Uh, it all depends on your particular setup. There are dual-socket 771 boards in both regular ATX and then ones that are Extended ATX/SSI MEB that are bigger than ATX. The ATX boards are like any other ATX board and will fit in the same cases. The EATX ones need a larger case. Anyway, with chips that dissipate 80+W each, I'd aim bigger for a case or at least make sure you have plenty of airflow. That and be conscious that server chip HSFs are very loud as they spin at 5000+ RPM.

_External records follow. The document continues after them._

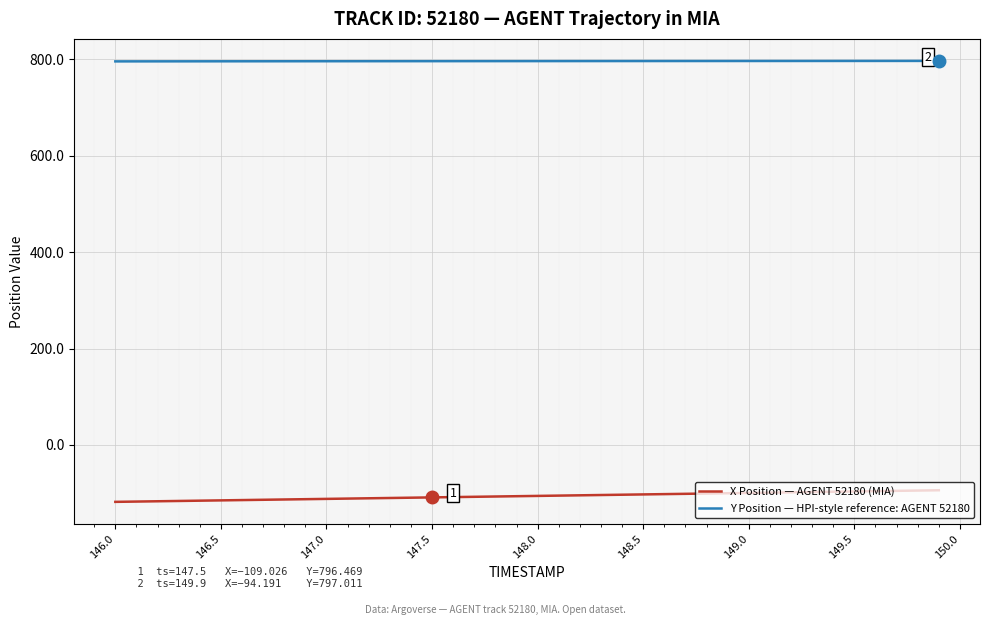

What are all the series names shown in the legend?

X Position — AGENT 52180 (MIA), Y Position — HPI-style reference: AGENT 52180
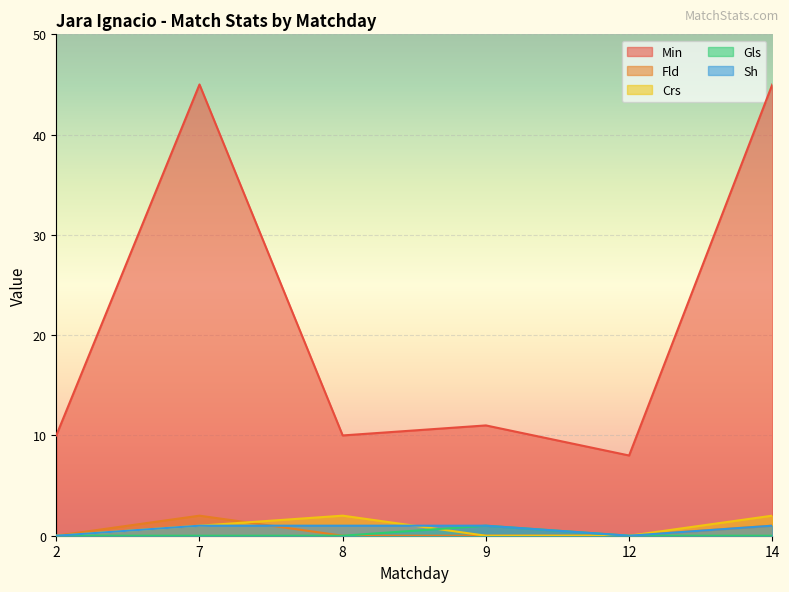

Reading left to right, what are all the values shown in this chart?

Min: 10	45	10	11	8	45
Fld: 0	2	0	0	0	1
Crs: 0	1	2	0	0	2
Gls: 0	0	0	1	0	0
Sh: 0	1	1	1	0	1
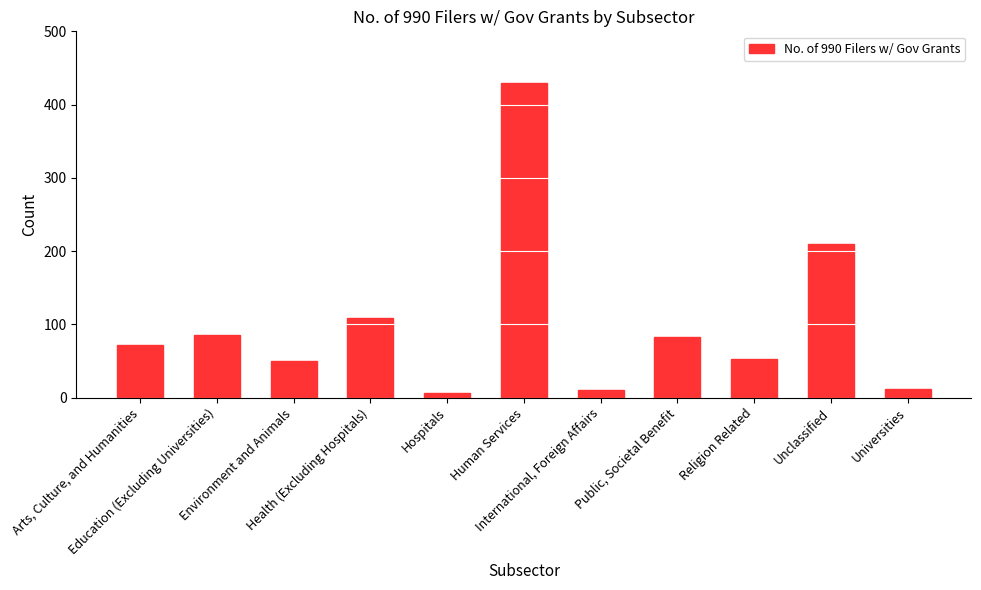

Reading right to left, list all the values displayed in this chart.

12	209	53	82	10	429	6	109	50	86	72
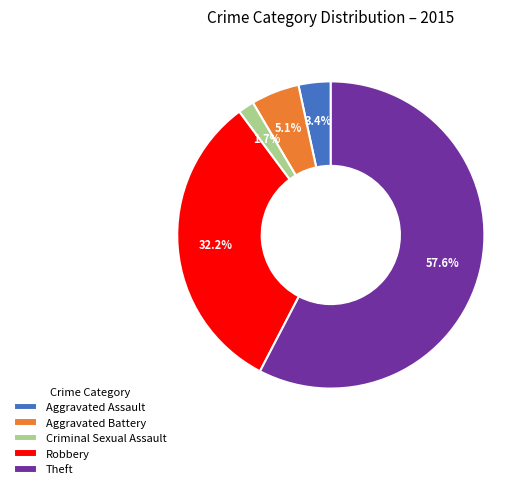

Is Theft the majority of the pie?

Yes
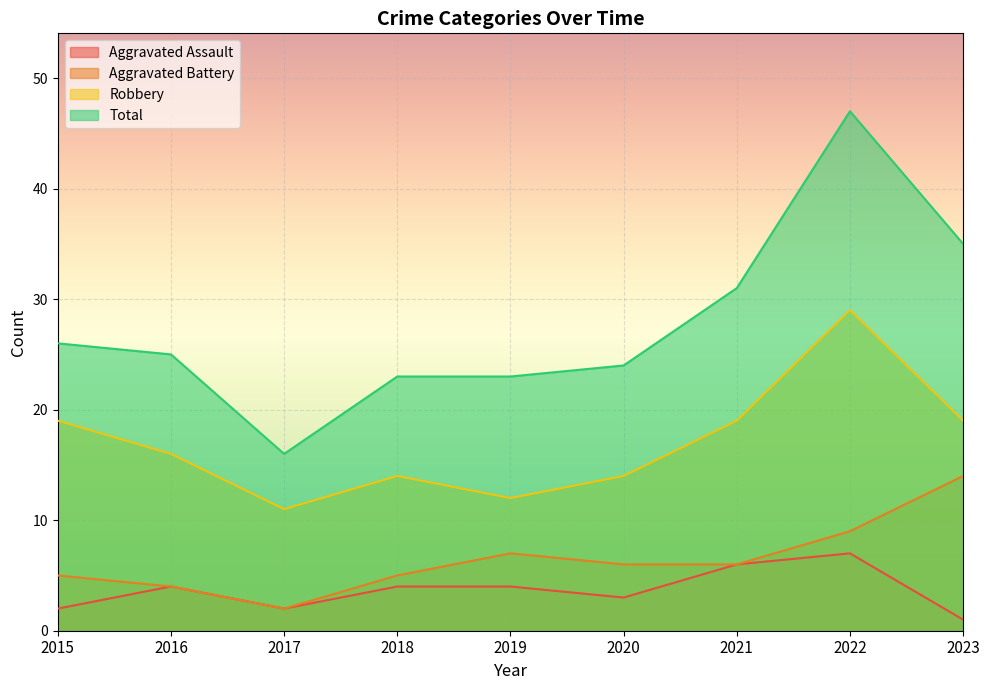

True or false: Aggravated Assault has more than 2 interior local peaks.

False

The Xeon boards need an 8-pin EPS12V connector. However, some of the larger ATX12V PSUs have this connector as well. And as far as size goes, 500-550W is generally recommended for a DP server. That will cover the CPUs, fans, the 8-12 sticks of RAM that the boards take, and also several SCSI hard drives. Most servers have IGPs, so you'll need to adjust that figure for what your GPU is and how many disks you have in your system.
Servers are not all that difficult to build and configure- I've done it. Just realize that you're building a machine that is a working machine and not a toy and choose parts accordingly.
badger101101: Distributed compiling is pretty neat. I use distcc on my little home network so that my 5-year-old notebook can do most of its compiling on my X2 4200+ desktop. You can even cross-compile if you want too- that's what I do. Distcc works by having the host machine (the one doing the compiling) sending out work packets that have the code to be compiled as well as headers needed to the helper machines. Thus the helpers can simply crunch the compiling and not worry about having the headers and such locally. This leads to a lot of network traffic as some packets can be several megabytes in size and it's common to send several a second if there are several helpers or the helping machines are fast. However, a 100 Mbit LAN should be fine, gigabit is massive overkill. If you want some more info on distcc, look
here.
The Xeons are the same chips as the Core 2s are, the advantage is more sockets. A single Xeon X5355 at 2.67 GHz will perform rather similarly to a QX6700 also at 2.67 GHz. The X5355 will be a tad slower as its FB-DIMM memory has much higher latency than the unbuffered DDR2 for the QX6700, but you get my point. Same chips, just more sockets.
One cannot run the QX6700 in pairs. Nobody has wired a socket 775 socket to a Xeon 5000 chipset, which is what's needed for DP operation. I'd be willing to bet that of somebody rewired a QX6700 for socket 771, it just might work. The QX6700 and Xeon X5355 are otherwise identical silicon, except for a slightly different FSB speed and multiplier. It's not like the Opteron line, where the chips are actually physially different. The UP chips have 1 HTT link and the DP/MP chips have 3 links and use a different socket for it.